İnsan, insanın sığınağıdır

Geçen yazımda değerler eğitimi üzerinde durmuş, aileyi bir arada tutan başlıca ilkeleri anlatıp, aile olabilmenin kişilere yüklediği sorumluluklardan söz etmiştik. Sonra farklı kültürel çevrede yaşayanlar için mutlu aile kurma konusunda sorular geldi.

Geçen yazıyı yani aile değerlerini özetleyelim: Sorunlar karşılıklı konuşarak çözümlenmeli; aile içinde herkes eşit muamele görmeli, bireyler kendilerini bir yandan aileye ait görürken diğer yandan özgürlüğünün kısıtlanmadığını hissetmeli, kaynaklar eşit ve adil kullanılmalı, sevgi ve şefkate ek olarak fedakârlık ve duygudaşlığa da yer verilmeli, kişilik haklarına saygı gösterilmeli, paylaşımcı olunmalı ve nihayet ailenin maddi ve manevi değerleri bilinçli bir şekilde kullanılmalıdır. Özellikle kriz zamanlarında aile olmanın anlamının yeniden öğrenilmesi, ailenin dağılmaması ve aileyi bir arada tutulması için bu değerlere özen gösterilmelidir. Bu başarıldığında aile huzur bulur; onu oluşturan insanlar, açık denizlerdeki fırtınalardan kaçan gemilerin limanı gibi, güvenli sığınak haline gelir.
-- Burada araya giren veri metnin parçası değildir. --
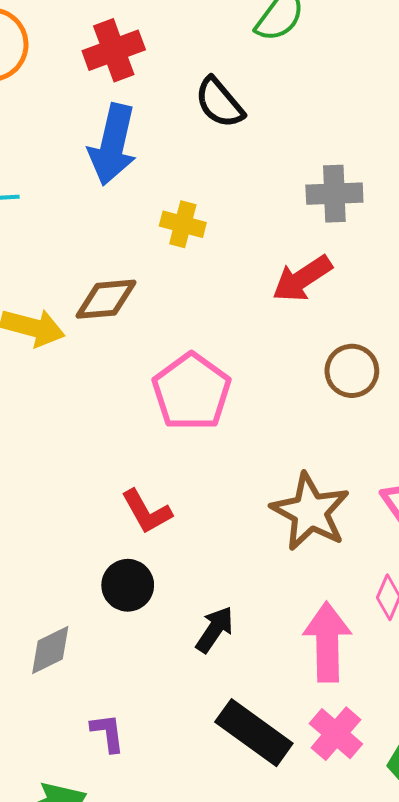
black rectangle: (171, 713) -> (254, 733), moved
Bunlar olmaz, herkes kendi menfaatini düşünür, kendini öncelerse ailede huzur kaybolur. Aile değerleri zarar görür. Sevgi ve merhametin merkezi olması gereken aile şiddet ve nefretin mekânına dönüşür. O halde her birimizin görev ve sorumluluğu ailemizi koruyup kollamak; aile içi bağları güçlendirmeye yönelik davranış modellerini geliştirmek ve özen göstermek olmalıdır.
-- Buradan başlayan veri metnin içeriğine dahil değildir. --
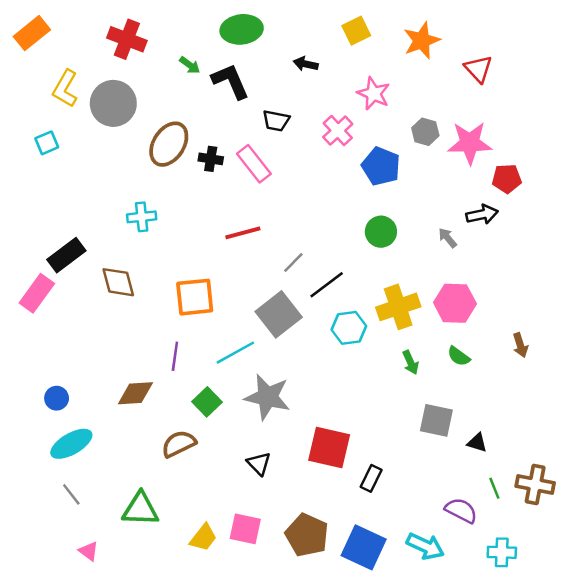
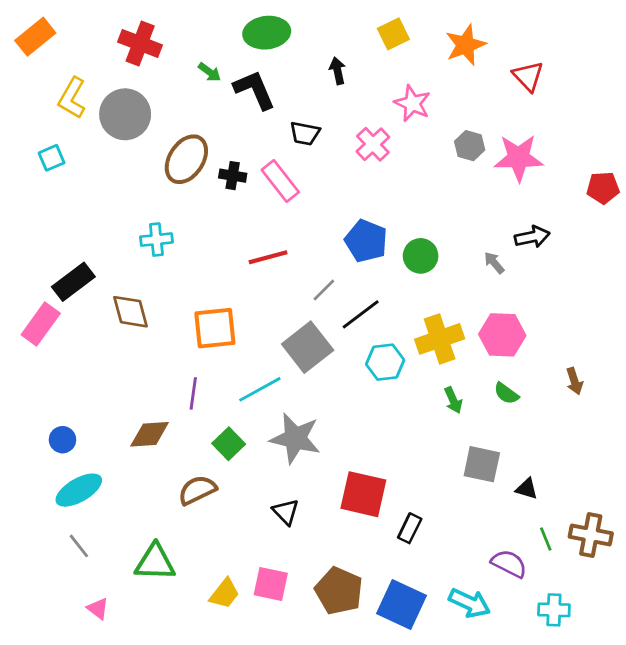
black arrow: (306, 64) -> (338, 71), turned 65
blue pentagon: (381, 166) -> (366, 241), moved
red pentagon: (507, 179) -> (603, 188), moved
Aile içi iletişimin olmadığı veya zayıf olduğu hallerde; aileyi oluşturan bireyler özensiz ve sorumsuz davranışlarını sürdürmeye devam ederlerse; aile, paylaşımın ve duygudaşlığın olmadığı, bir çatı altında birbirinden uzak yaşayan insan topluluğuna dönüşür.

Hal böyle olunca, televizyon dizilerinde dayatılan ve kültürümüze yabancı olan, ailenin veya kişilerin mahremiyetine saygı gösterilmeyen yaşam biçimi, aile içi dayanışmayı, eşler arasındaki sadakati sıradanlaştıran olumsuz tutum ve davranışlar gelişir; kişiler sorumluluklarını yok sayarak aileyi ve değerlerini tahrip ederler.

Gençler farklı kültürlere mensup kişilerle hayatlarını birleştirmek isterse, bu temel değerleri esas almalı, birbirlerini önce insan olarak değerlendirerek, çiftler arasında asgari saygıyı korumalı, saygı temeline dayalı sevgiyi tesis etmelidir. Bundan sonra ileride nasıl bir durumla karşılaşacakları konusunda endişe etmelerine gerek yoktur.

Dünyaya kendi merceğimizden bakar, kendimizi merkeze alırsak bütün ilişkilerde olduğu gibi, aile içinde de sorun yaşarız. Hâlbuki insanların farklı olduklarını görsek, farkları ortadan kaldırmaya veya kendimize uydurmaya çalışmak yerine, oldukları gibi, yargılamadan kabul etmeyi başarabilsek, her sabah bir önceki günden daha mutlu uyanırız. Mutluluk da mutsuzluk da uzaklarda değil, küçük ayrıntılarda gizlidir. Sevenin sevdiğine sevildiğini hissettirmesi gibi…

Bunlardan biri de çokça sözü edilen fedakârlıktır. Fedakârlık; insanın sahip olduğu, sevdiği, değer verdiği şeylerden hiç düşünmeden, seve seve vaz geçebilmesidir. İnandığı değerler ya da sevdiği insanlar uğruna gerektiğinde kendi çıkarlarından vaz geçip her türlü zorluk ve sıkıntıyı göze alabilmesi, bu konuda elinden gelenin en fazlasını yapabilecek şevk, azim ve iradeyi kendisinde bulabilmesidir.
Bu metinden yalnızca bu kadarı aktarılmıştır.